The far-off Voyager 2 probe has signalled that it is in “good health” after mission control unintentionally lost contact with it for a few days, according to NASA’s most recent statement.
NASA hears from Voyager 2: Launched in 1977 to serve as a beacon for humanity in the cosmos, it and its twin, Voyager 1, are currently traveling through interstellar space more than 12.3 billion miles (19.9 billion km) beyond Earth.
According to a recent report from NASA’s Jet Propulsion Laboratory (JPL), a set of intended commands issued to Voyager 2 on July 21 “inadvertently caused the antenna to point two degrees away from Earth.”
The problem prevented it from sending or receiving information to its mission control.
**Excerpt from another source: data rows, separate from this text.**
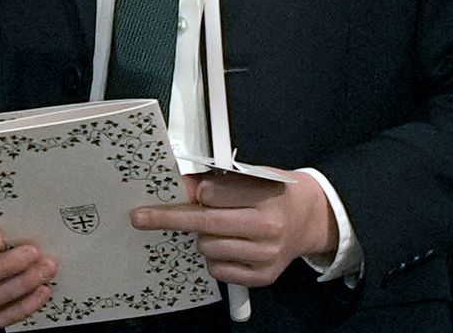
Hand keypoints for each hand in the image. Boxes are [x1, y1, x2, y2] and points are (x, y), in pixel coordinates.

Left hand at [133, 169, 336, 287]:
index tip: (188, 191)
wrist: (311, 219)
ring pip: (208, 248)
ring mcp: (266, 256)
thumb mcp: (256, 176)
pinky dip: (215, 257)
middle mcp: (268, 228)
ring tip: (220, 228)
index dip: (198, 192)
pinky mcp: (262, 277)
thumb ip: (221, 181)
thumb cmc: (277, 193)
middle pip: (205, 224)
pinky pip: (218, 270)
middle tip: (140, 217)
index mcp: (268, 196)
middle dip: (169, 218)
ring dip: (203, 237)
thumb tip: (183, 187)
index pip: (215, 194)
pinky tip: (229, 245)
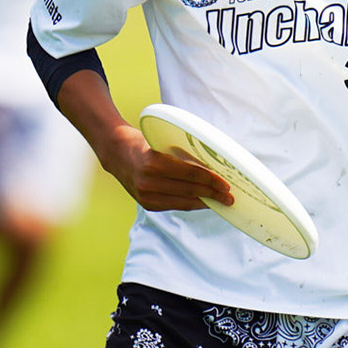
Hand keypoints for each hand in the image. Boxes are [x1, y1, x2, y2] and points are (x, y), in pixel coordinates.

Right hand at [100, 124, 234, 211]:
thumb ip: (183, 155)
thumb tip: (212, 166)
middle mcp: (148, 182)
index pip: (190, 174)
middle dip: (212, 194)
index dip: (210, 180)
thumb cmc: (144, 142)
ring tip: (220, 202)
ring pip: (183, 202)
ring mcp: (146, 196)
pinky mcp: (147, 204)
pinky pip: (175, 206)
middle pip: (189, 190)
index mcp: (153, 163)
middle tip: (229, 197)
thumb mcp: (163, 142)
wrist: (117, 153)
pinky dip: (190, 204)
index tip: (226, 184)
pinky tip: (202, 202)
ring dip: (204, 202)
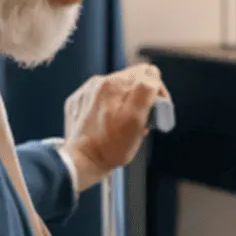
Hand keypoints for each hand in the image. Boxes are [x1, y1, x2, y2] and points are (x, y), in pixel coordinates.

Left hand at [62, 64, 169, 191]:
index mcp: (116, 83)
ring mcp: (86, 91)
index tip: (157, 110)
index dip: (158, 91)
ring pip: (116, 90)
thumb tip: (152, 77)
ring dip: (125, 104)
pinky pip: (100, 98)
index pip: (148, 73)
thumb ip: (145, 92)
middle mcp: (99, 81)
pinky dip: (108, 109)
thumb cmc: (110, 147)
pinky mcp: (78, 101)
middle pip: (132, 80)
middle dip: (141, 99)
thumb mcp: (136, 121)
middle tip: (142, 121)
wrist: (79, 162)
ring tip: (124, 126)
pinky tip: (107, 125)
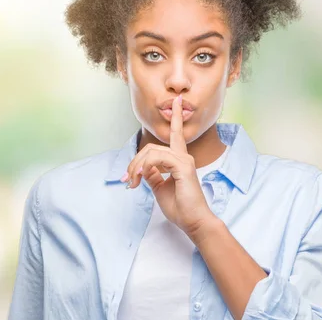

They did not anticipate fixing it until it carried out an autonomous reorientation maneuver on October 15.
Late Monday, NASA’s Sun & Space account announced on social media that they had restored contact.
“The Deep Space Network has picked up a carrier signal from @NASAVoyager 2, letting us know that the spacecraft is in good health,” the organisation announced.
NASA’s global network of enormous radio antennas is known as the Deep Space Network.
The Voyager missions are a component of the NASA Heliophysics System Observatory even though JPL created and manages the spacecraft.
In December 2018, Voyager 2 exited the heliosphere, the Sun’s magnetic bubble of protection, and is now moving through the region between the stars.
It became the first and only spacecraft to have visited Uranus and Neptune before leaving our solar system.
In 2012, Voyager 1 became the first spacecraft ever to travel beyond our solar system. It is now about 15 billion miles away from Earth.
However, Both Voyager probes carry the “Golden Records”—12-inch, gold-plated copper disks designed to tell extraterrestrial life about our planet.